Captain James "Matt" French was arrested Sunday after Sgt. Chris Skinner said he saw French swerving in his SUV and turning without using a signal, according to the video footage.

Skinner stops French as the captain pulls into the driveway of a home. French immediately gets out with his hands in the air, the video shows. Skinner then orders him back inside the vehicle.

"I'm ..." French begins to say.

"Drunk?" Skinner asks.

"No. I'm the captain," French replies.

French gets back in his SUV and again tells Skinner that he is with the city's police department. He then whispers to Skinner: "Turn your camera off."

Skinner refused the request and asks French to exit the vehicle.

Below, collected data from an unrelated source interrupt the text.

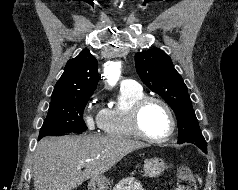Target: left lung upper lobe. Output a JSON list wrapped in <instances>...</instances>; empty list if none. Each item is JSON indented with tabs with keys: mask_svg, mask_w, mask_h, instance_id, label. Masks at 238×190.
I'll use <instances>...</instances> for the list:
<instances>
[{
	"mask_svg": "<svg viewBox=\"0 0 238 190\" xmlns=\"http://www.w3.org/2000/svg\"><path fill=\"white\" fill-rule=\"evenodd\" d=\"M135 63L145 85L159 94L175 112L179 128L178 143L189 142L207 152L187 87L170 57L160 49H151L137 53Z\"/></svg>",
	"mask_w": 238,
	"mask_h": 190,
	"instance_id": "1",
	"label": "left lung upper lobe"
}]
</instances>
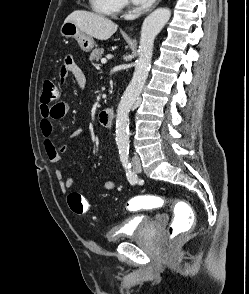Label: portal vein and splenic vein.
<instances>
[{"mask_svg": "<svg viewBox=\"0 0 249 294\" xmlns=\"http://www.w3.org/2000/svg\"><path fill=\"white\" fill-rule=\"evenodd\" d=\"M106 62H107L106 59H102V60H101V63H102V64H105Z\"/></svg>", "mask_w": 249, "mask_h": 294, "instance_id": "portal-vein-and-splenic-vein-1", "label": "portal vein and splenic vein"}]
</instances>
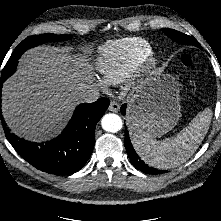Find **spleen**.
I'll list each match as a JSON object with an SVG mask.
<instances>
[{
    "instance_id": "1",
    "label": "spleen",
    "mask_w": 221,
    "mask_h": 221,
    "mask_svg": "<svg viewBox=\"0 0 221 221\" xmlns=\"http://www.w3.org/2000/svg\"><path fill=\"white\" fill-rule=\"evenodd\" d=\"M212 118L207 108L177 135L163 141L134 137L133 144L139 157L157 169H170L189 159L202 143Z\"/></svg>"
}]
</instances>
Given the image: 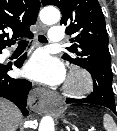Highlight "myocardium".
I'll list each match as a JSON object with an SVG mask.
<instances>
[{
  "instance_id": "myocardium-1",
  "label": "myocardium",
  "mask_w": 117,
  "mask_h": 131,
  "mask_svg": "<svg viewBox=\"0 0 117 131\" xmlns=\"http://www.w3.org/2000/svg\"><path fill=\"white\" fill-rule=\"evenodd\" d=\"M93 89V79L90 73L81 68L74 67L70 70L63 90L71 96H83Z\"/></svg>"
}]
</instances>
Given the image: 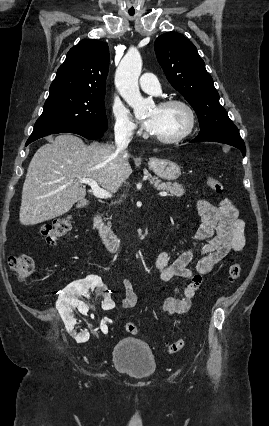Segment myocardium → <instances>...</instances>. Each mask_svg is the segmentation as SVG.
I'll use <instances>...</instances> for the list:
<instances>
[{
    "label": "myocardium",
    "mask_w": 269,
    "mask_h": 426,
    "mask_svg": "<svg viewBox=\"0 0 269 426\" xmlns=\"http://www.w3.org/2000/svg\"><path fill=\"white\" fill-rule=\"evenodd\" d=\"M159 107H168V106H180L182 107L188 115V124L187 127L179 135L171 138H163L155 136L152 133L148 132V135L151 139L161 143V144H177L184 139H186L194 130L196 126V114L193 108L185 101L180 99H166L158 104Z\"/></svg>",
    "instance_id": "obj_1"
}]
</instances>
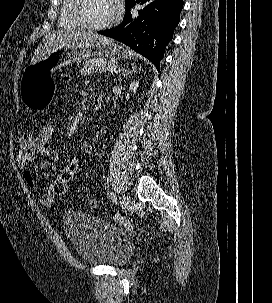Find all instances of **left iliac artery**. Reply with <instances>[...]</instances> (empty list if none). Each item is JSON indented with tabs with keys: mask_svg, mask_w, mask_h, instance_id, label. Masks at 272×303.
<instances>
[{
	"mask_svg": "<svg viewBox=\"0 0 272 303\" xmlns=\"http://www.w3.org/2000/svg\"><path fill=\"white\" fill-rule=\"evenodd\" d=\"M111 198H112V200L115 202V203H117V197H116V195L114 194V192H111Z\"/></svg>",
	"mask_w": 272,
	"mask_h": 303,
	"instance_id": "left-iliac-artery-1",
	"label": "left iliac artery"
}]
</instances>
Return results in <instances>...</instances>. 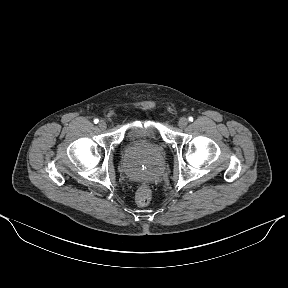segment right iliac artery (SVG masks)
Here are the masks:
<instances>
[{
	"instance_id": "obj_1",
	"label": "right iliac artery",
	"mask_w": 288,
	"mask_h": 288,
	"mask_svg": "<svg viewBox=\"0 0 288 288\" xmlns=\"http://www.w3.org/2000/svg\"><path fill=\"white\" fill-rule=\"evenodd\" d=\"M99 122L98 119H94V123L97 124Z\"/></svg>"
}]
</instances>
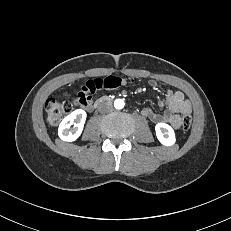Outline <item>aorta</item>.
Instances as JSON below:
<instances>
[{"label":"aorta","instance_id":"1","mask_svg":"<svg viewBox=\"0 0 231 231\" xmlns=\"http://www.w3.org/2000/svg\"><path fill=\"white\" fill-rule=\"evenodd\" d=\"M124 105H125V103H124V101L122 99H116L114 101V107L116 109H122V108H124Z\"/></svg>","mask_w":231,"mask_h":231}]
</instances>
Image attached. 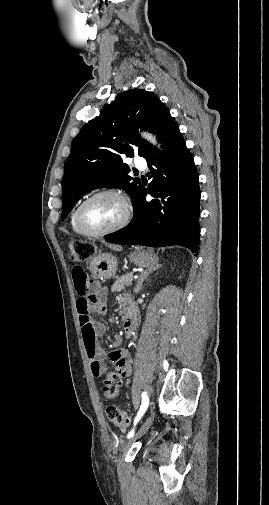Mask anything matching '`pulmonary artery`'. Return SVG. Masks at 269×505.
Masks as SVG:
<instances>
[{
	"label": "pulmonary artery",
	"mask_w": 269,
	"mask_h": 505,
	"mask_svg": "<svg viewBox=\"0 0 269 505\" xmlns=\"http://www.w3.org/2000/svg\"><path fill=\"white\" fill-rule=\"evenodd\" d=\"M134 164L135 166L140 169V170H145L147 165H146V161L142 158H137L135 161H134Z\"/></svg>",
	"instance_id": "obj_1"
}]
</instances>
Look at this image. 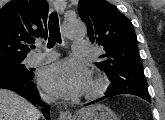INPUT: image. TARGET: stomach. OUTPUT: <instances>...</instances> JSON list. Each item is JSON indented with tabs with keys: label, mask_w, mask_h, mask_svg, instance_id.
<instances>
[{
	"label": "stomach",
	"mask_w": 165,
	"mask_h": 120,
	"mask_svg": "<svg viewBox=\"0 0 165 120\" xmlns=\"http://www.w3.org/2000/svg\"><path fill=\"white\" fill-rule=\"evenodd\" d=\"M77 120H118V118L106 105L96 104L83 109Z\"/></svg>",
	"instance_id": "stomach-1"
}]
</instances>
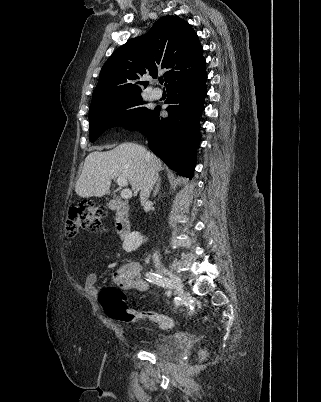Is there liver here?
<instances>
[{
    "label": "liver",
    "mask_w": 321,
    "mask_h": 402,
    "mask_svg": "<svg viewBox=\"0 0 321 402\" xmlns=\"http://www.w3.org/2000/svg\"><path fill=\"white\" fill-rule=\"evenodd\" d=\"M148 163L157 172L162 169L161 160L136 143H123L105 152L93 151L85 159L75 191L82 198L101 197L108 193L112 179L123 177L137 195Z\"/></svg>",
    "instance_id": "1"
}]
</instances>
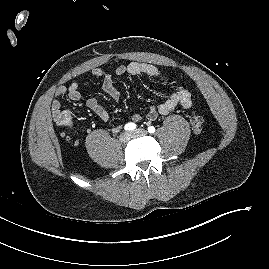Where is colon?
<instances>
[{"label": "colon", "instance_id": "1", "mask_svg": "<svg viewBox=\"0 0 269 269\" xmlns=\"http://www.w3.org/2000/svg\"><path fill=\"white\" fill-rule=\"evenodd\" d=\"M64 121H68V118L65 116ZM191 128L195 133H200L203 129L204 120L203 117L199 114H192L190 117Z\"/></svg>", "mask_w": 269, "mask_h": 269}]
</instances>
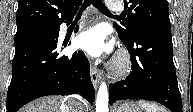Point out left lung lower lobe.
Returning a JSON list of instances; mask_svg holds the SVG:
<instances>
[{"label":"left lung lower lobe","instance_id":"obj_1","mask_svg":"<svg viewBox=\"0 0 193 112\" xmlns=\"http://www.w3.org/2000/svg\"><path fill=\"white\" fill-rule=\"evenodd\" d=\"M121 40L130 53L132 71L125 80L110 85V104L123 99H145L158 102L172 112H182L171 26L145 30L132 42Z\"/></svg>","mask_w":193,"mask_h":112}]
</instances>
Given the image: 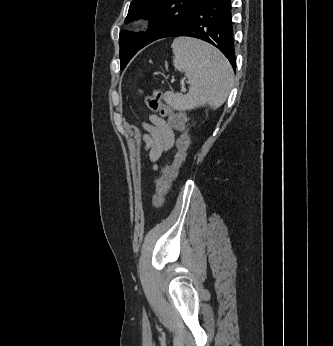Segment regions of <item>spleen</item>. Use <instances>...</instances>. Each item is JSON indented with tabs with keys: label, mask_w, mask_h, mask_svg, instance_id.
<instances>
[{
	"label": "spleen",
	"mask_w": 333,
	"mask_h": 346,
	"mask_svg": "<svg viewBox=\"0 0 333 346\" xmlns=\"http://www.w3.org/2000/svg\"><path fill=\"white\" fill-rule=\"evenodd\" d=\"M173 65L188 78L189 91L167 92L164 100L175 110H190L205 104L221 105L233 88V70L224 55L212 45L179 37L172 43Z\"/></svg>",
	"instance_id": "3e777b00"
}]
</instances>
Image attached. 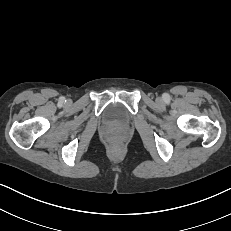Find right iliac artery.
Listing matches in <instances>:
<instances>
[{"label": "right iliac artery", "instance_id": "obj_1", "mask_svg": "<svg viewBox=\"0 0 231 231\" xmlns=\"http://www.w3.org/2000/svg\"><path fill=\"white\" fill-rule=\"evenodd\" d=\"M65 101V98L64 97H61L60 98V102L63 103Z\"/></svg>", "mask_w": 231, "mask_h": 231}]
</instances>
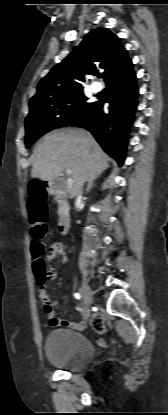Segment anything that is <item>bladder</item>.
Here are the masks:
<instances>
[{"label":"bladder","mask_w":168,"mask_h":415,"mask_svg":"<svg viewBox=\"0 0 168 415\" xmlns=\"http://www.w3.org/2000/svg\"><path fill=\"white\" fill-rule=\"evenodd\" d=\"M48 362L62 370L77 372L86 368L94 358V348L81 333L69 329H54L45 340Z\"/></svg>","instance_id":"obj_1"}]
</instances>
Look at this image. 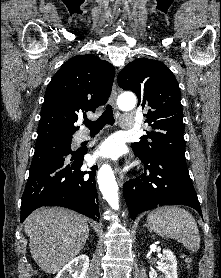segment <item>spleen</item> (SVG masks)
<instances>
[{
    "label": "spleen",
    "mask_w": 221,
    "mask_h": 278,
    "mask_svg": "<svg viewBox=\"0 0 221 278\" xmlns=\"http://www.w3.org/2000/svg\"><path fill=\"white\" fill-rule=\"evenodd\" d=\"M147 223L161 237L175 239L185 248L196 252L200 248V235L194 217L177 206H164L149 213Z\"/></svg>",
    "instance_id": "obj_1"
}]
</instances>
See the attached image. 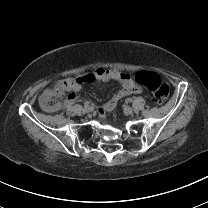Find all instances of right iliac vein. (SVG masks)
<instances>
[{"label":"right iliac vein","instance_id":"obj_1","mask_svg":"<svg viewBox=\"0 0 208 208\" xmlns=\"http://www.w3.org/2000/svg\"><path fill=\"white\" fill-rule=\"evenodd\" d=\"M83 111H84V113H90L91 112V107L90 106L84 107Z\"/></svg>","mask_w":208,"mask_h":208}]
</instances>
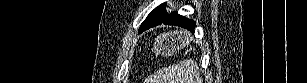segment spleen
I'll return each mask as SVG.
<instances>
[{
	"mask_svg": "<svg viewBox=\"0 0 307 83\" xmlns=\"http://www.w3.org/2000/svg\"><path fill=\"white\" fill-rule=\"evenodd\" d=\"M145 83H203V79L197 62L190 59L159 69Z\"/></svg>",
	"mask_w": 307,
	"mask_h": 83,
	"instance_id": "3e777b00",
	"label": "spleen"
}]
</instances>
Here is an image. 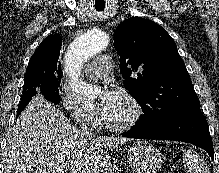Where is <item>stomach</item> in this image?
<instances>
[{"mask_svg":"<svg viewBox=\"0 0 219 173\" xmlns=\"http://www.w3.org/2000/svg\"><path fill=\"white\" fill-rule=\"evenodd\" d=\"M163 159L160 151L148 142L137 141L128 147L127 162L134 173H156Z\"/></svg>","mask_w":219,"mask_h":173,"instance_id":"obj_1","label":"stomach"}]
</instances>
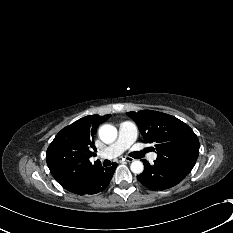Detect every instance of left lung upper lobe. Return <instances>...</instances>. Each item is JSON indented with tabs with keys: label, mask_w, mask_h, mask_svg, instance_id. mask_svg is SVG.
Masks as SVG:
<instances>
[{
	"label": "left lung upper lobe",
	"mask_w": 233,
	"mask_h": 233,
	"mask_svg": "<svg viewBox=\"0 0 233 233\" xmlns=\"http://www.w3.org/2000/svg\"><path fill=\"white\" fill-rule=\"evenodd\" d=\"M146 143L155 144L157 161L183 174L193 169L199 154V140L193 130L178 118L153 110L128 112Z\"/></svg>",
	"instance_id": "1"
}]
</instances>
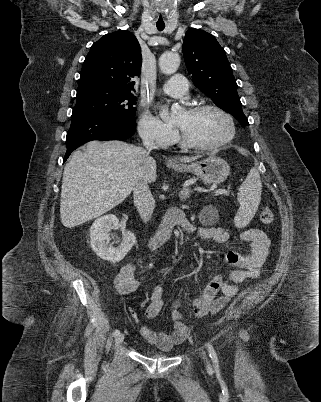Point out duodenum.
I'll list each match as a JSON object with an SVG mask.
<instances>
[{
	"label": "duodenum",
	"instance_id": "410a0bca",
	"mask_svg": "<svg viewBox=\"0 0 321 402\" xmlns=\"http://www.w3.org/2000/svg\"><path fill=\"white\" fill-rule=\"evenodd\" d=\"M185 221V214L180 209L174 208L168 211L160 229L151 239V248L155 249L164 245L170 239L174 229Z\"/></svg>",
	"mask_w": 321,
	"mask_h": 402
}]
</instances>
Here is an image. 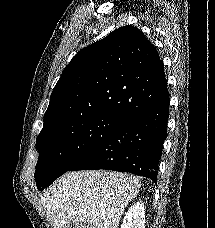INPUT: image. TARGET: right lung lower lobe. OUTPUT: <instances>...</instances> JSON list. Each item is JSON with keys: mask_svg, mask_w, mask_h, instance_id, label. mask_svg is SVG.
<instances>
[{"mask_svg": "<svg viewBox=\"0 0 215 228\" xmlns=\"http://www.w3.org/2000/svg\"><path fill=\"white\" fill-rule=\"evenodd\" d=\"M165 85L167 87L166 81ZM168 118L169 95L126 117L68 171L105 169L129 172L157 184Z\"/></svg>", "mask_w": 215, "mask_h": 228, "instance_id": "obj_1", "label": "right lung lower lobe"}]
</instances>
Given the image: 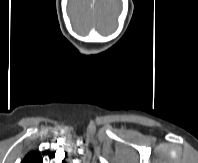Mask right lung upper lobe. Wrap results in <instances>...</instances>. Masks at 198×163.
<instances>
[{
  "label": "right lung upper lobe",
  "mask_w": 198,
  "mask_h": 163,
  "mask_svg": "<svg viewBox=\"0 0 198 163\" xmlns=\"http://www.w3.org/2000/svg\"><path fill=\"white\" fill-rule=\"evenodd\" d=\"M21 163H43L40 154L36 151L29 152Z\"/></svg>",
  "instance_id": "right-lung-upper-lobe-1"
}]
</instances>
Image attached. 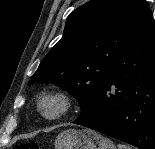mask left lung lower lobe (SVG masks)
Segmentation results:
<instances>
[{
	"label": "left lung lower lobe",
	"instance_id": "obj_1",
	"mask_svg": "<svg viewBox=\"0 0 155 149\" xmlns=\"http://www.w3.org/2000/svg\"><path fill=\"white\" fill-rule=\"evenodd\" d=\"M116 87L110 93L111 86ZM74 124L155 149V23L146 14Z\"/></svg>",
	"mask_w": 155,
	"mask_h": 149
}]
</instances>
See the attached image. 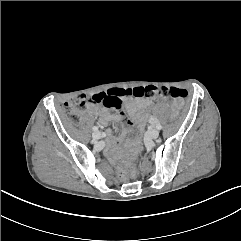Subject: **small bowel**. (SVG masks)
<instances>
[{"mask_svg":"<svg viewBox=\"0 0 241 241\" xmlns=\"http://www.w3.org/2000/svg\"><path fill=\"white\" fill-rule=\"evenodd\" d=\"M124 105L128 111V113L130 114V116L134 119L137 120H141L145 113L147 112L149 106H150V102L147 100H134L132 98H128L125 102ZM103 108H101L100 110H96V108L94 106H90L88 108V113H94L97 112V116H98V121L101 124H106L109 120H115L117 122L121 121L122 119H124V116L122 114H115L112 115L108 112L109 108L112 109H116L110 106H106V105H102ZM123 106V100H121L119 108L116 110H120ZM123 134H125V132L123 131ZM122 142L120 140H116V139H110L108 141V147L110 149H113L119 145H121Z\"/></svg>","mask_w":241,"mask_h":241,"instance_id":"1","label":"small bowel"}]
</instances>
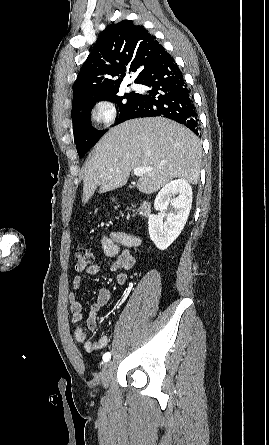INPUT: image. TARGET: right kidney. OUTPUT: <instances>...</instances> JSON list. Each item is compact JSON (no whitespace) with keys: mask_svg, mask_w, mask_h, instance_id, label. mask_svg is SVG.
I'll list each match as a JSON object with an SVG mask.
<instances>
[{"mask_svg":"<svg viewBox=\"0 0 269 445\" xmlns=\"http://www.w3.org/2000/svg\"><path fill=\"white\" fill-rule=\"evenodd\" d=\"M192 194L190 184L184 179H177L167 183L156 196L154 208L160 214L149 217L148 228L150 238L158 249L166 250L180 235L190 213ZM169 205L174 208V213L168 214L163 223Z\"/></svg>","mask_w":269,"mask_h":445,"instance_id":"obj_1","label":"right kidney"}]
</instances>
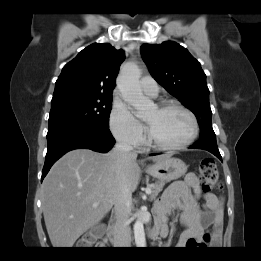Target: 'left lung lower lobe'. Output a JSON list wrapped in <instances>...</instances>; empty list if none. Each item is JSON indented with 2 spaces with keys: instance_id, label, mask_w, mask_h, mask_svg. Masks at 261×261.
<instances>
[{
  "instance_id": "obj_1",
  "label": "left lung lower lobe",
  "mask_w": 261,
  "mask_h": 261,
  "mask_svg": "<svg viewBox=\"0 0 261 261\" xmlns=\"http://www.w3.org/2000/svg\"><path fill=\"white\" fill-rule=\"evenodd\" d=\"M189 148L191 149H203L211 152L214 154L217 158H219L222 161V157L220 155V152L217 147V142H216V137H203L199 138V140L190 146ZM151 155H158L156 154H151Z\"/></svg>"
}]
</instances>
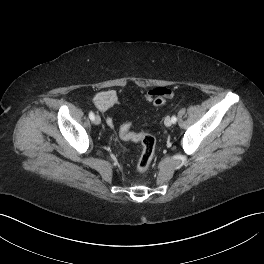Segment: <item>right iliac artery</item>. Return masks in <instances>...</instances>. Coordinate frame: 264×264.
<instances>
[{"label":"right iliac artery","mask_w":264,"mask_h":264,"mask_svg":"<svg viewBox=\"0 0 264 264\" xmlns=\"http://www.w3.org/2000/svg\"><path fill=\"white\" fill-rule=\"evenodd\" d=\"M89 118L91 121H94L95 116L93 112H89Z\"/></svg>","instance_id":"right-iliac-artery-1"}]
</instances>
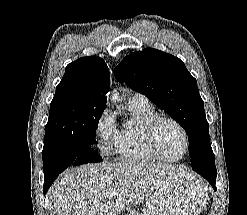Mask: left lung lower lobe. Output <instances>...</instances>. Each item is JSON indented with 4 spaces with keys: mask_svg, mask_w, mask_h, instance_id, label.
Wrapping results in <instances>:
<instances>
[{
    "mask_svg": "<svg viewBox=\"0 0 247 215\" xmlns=\"http://www.w3.org/2000/svg\"><path fill=\"white\" fill-rule=\"evenodd\" d=\"M192 169L203 176L212 185L213 189L216 190V167L215 158L211 149H205L201 152L198 159L191 164Z\"/></svg>",
    "mask_w": 247,
    "mask_h": 215,
    "instance_id": "1",
    "label": "left lung lower lobe"
}]
</instances>
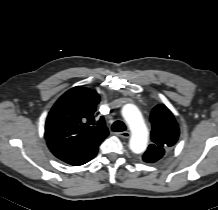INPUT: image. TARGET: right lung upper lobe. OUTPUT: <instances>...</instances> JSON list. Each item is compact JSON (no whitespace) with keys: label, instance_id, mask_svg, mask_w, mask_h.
I'll return each instance as SVG.
<instances>
[{"label":"right lung upper lobe","instance_id":"right-lung-upper-lobe-1","mask_svg":"<svg viewBox=\"0 0 218 210\" xmlns=\"http://www.w3.org/2000/svg\"><path fill=\"white\" fill-rule=\"evenodd\" d=\"M99 102L100 96L92 89L77 86L68 90L49 112L46 141L81 149L98 148L108 136L104 118L95 114Z\"/></svg>","mask_w":218,"mask_h":210}]
</instances>
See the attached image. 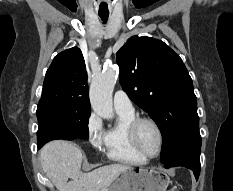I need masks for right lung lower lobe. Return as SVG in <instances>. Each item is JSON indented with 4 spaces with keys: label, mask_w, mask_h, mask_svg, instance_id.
<instances>
[{
    "label": "right lung lower lobe",
    "mask_w": 233,
    "mask_h": 191,
    "mask_svg": "<svg viewBox=\"0 0 233 191\" xmlns=\"http://www.w3.org/2000/svg\"><path fill=\"white\" fill-rule=\"evenodd\" d=\"M43 145H41V144H38V148H41Z\"/></svg>",
    "instance_id": "98d812e1"
}]
</instances>
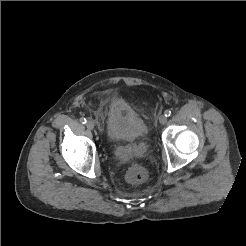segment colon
<instances>
[{
  "instance_id": "obj_1",
  "label": "colon",
  "mask_w": 246,
  "mask_h": 246,
  "mask_svg": "<svg viewBox=\"0 0 246 246\" xmlns=\"http://www.w3.org/2000/svg\"><path fill=\"white\" fill-rule=\"evenodd\" d=\"M147 178L146 170L140 165L132 166L126 173V179L129 183L138 184Z\"/></svg>"
}]
</instances>
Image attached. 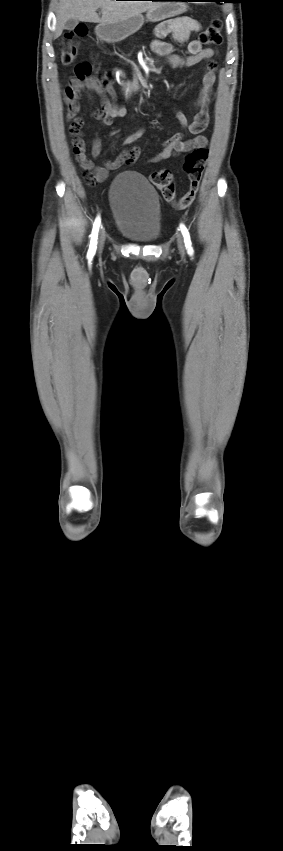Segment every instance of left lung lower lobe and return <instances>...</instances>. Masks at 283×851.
I'll use <instances>...</instances> for the list:
<instances>
[{"instance_id": "left-lung-lower-lobe-1", "label": "left lung lower lobe", "mask_w": 283, "mask_h": 851, "mask_svg": "<svg viewBox=\"0 0 283 851\" xmlns=\"http://www.w3.org/2000/svg\"><path fill=\"white\" fill-rule=\"evenodd\" d=\"M169 1H171V0H169ZM184 1H195V0H184ZM205 1H216V0H205Z\"/></svg>"}]
</instances>
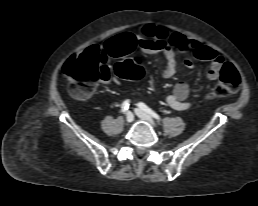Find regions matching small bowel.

French says on the video that he was at a poker game and had three or four beers. Skinner asks French if he thinks he should have been driving.

"No, but I came from four blocks," the captain responds.

Skinner instructs French to lift one leg and count until he's told to stop. When French loses his balance he again asks the officer to turn his camera off.

"I cannot sir. I know you're aware of our body camera policy. You know I cannot turn off this body camera," the officer says. "I have taken an oath to uphold the law. I don't show favoritism to anyone, regardless. I don't care if you're a gangbanger or the President of the United States."

French is eventually placed in handcuffs after repeatedly losing his balance.

The Oklahoma City Police Department said French has been employed with them for 32 years. The department will conduct a criminal investigation followed by an administrative investigation into French's actions, a spokesperson said.

CORRECTION (March 17, 2023, 6:22 p.m. ET) A previous headline on this article misstated the rank of the Oklahoma City law enforcement official seen in the video. He is a police captain, not the chief.